_Exercise instructions_
Update the rows below so that every "collectors" reads "collected by", with nothing else changed, and leave the pictures out of the answer.

_Working data_
☆ ☆ ☆ ☆ ☆

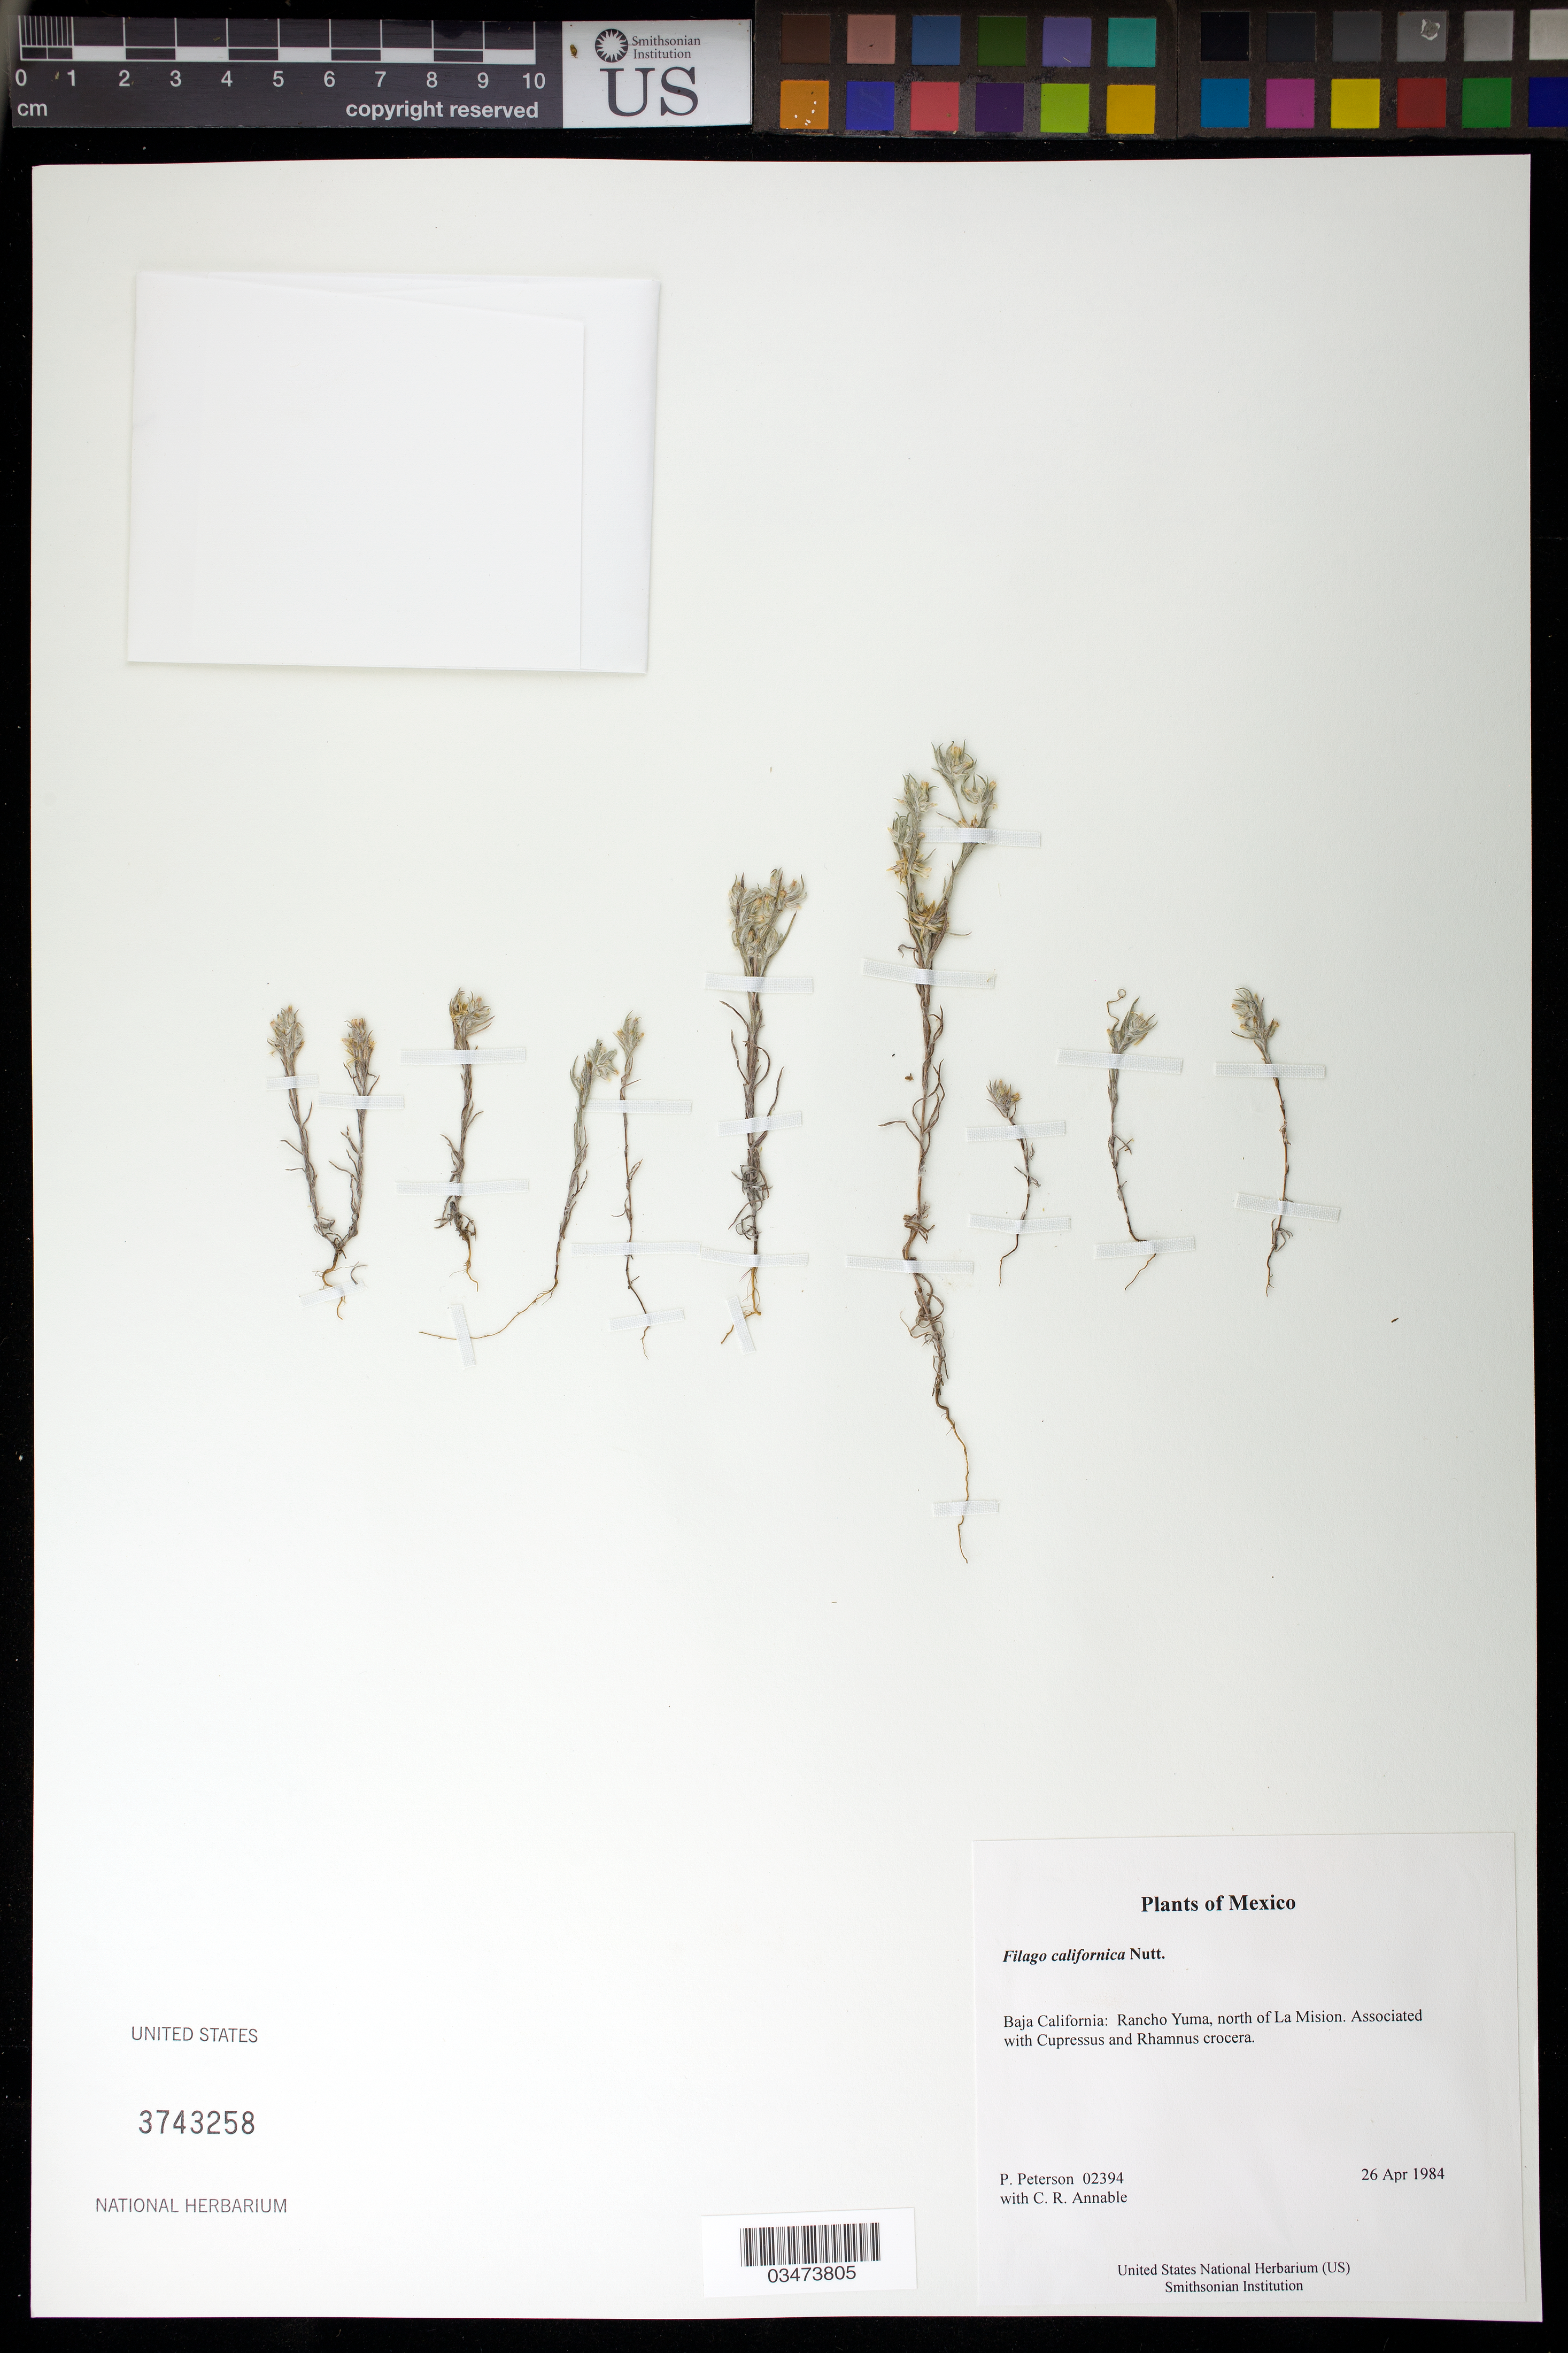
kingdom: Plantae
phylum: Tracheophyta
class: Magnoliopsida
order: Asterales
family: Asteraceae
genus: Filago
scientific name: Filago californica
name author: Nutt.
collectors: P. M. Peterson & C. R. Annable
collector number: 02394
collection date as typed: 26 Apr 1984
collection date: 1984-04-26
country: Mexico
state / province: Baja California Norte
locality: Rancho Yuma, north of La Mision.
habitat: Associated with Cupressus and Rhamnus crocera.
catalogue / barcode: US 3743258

☆ ☆ ☆ ☆ ☆

_Correct answer_
kingdom: Plantae
phylum: Tracheophyta
class: Magnoliopsida
order: Asterales
family: Asteraceae
genus: Filago
scientific name: Filago californica
name author: Nutt.
collected by: P. M. Peterson & C. R. Annable
collector number: 02394
collection date as typed: 26 Apr 1984
collection date: 1984-04-26
country: Mexico
state / province: Baja California Norte
locality: Rancho Yuma, north of La Mision.
habitat: Associated with Cupressus and Rhamnus crocera.
catalogue / barcode: US 3743258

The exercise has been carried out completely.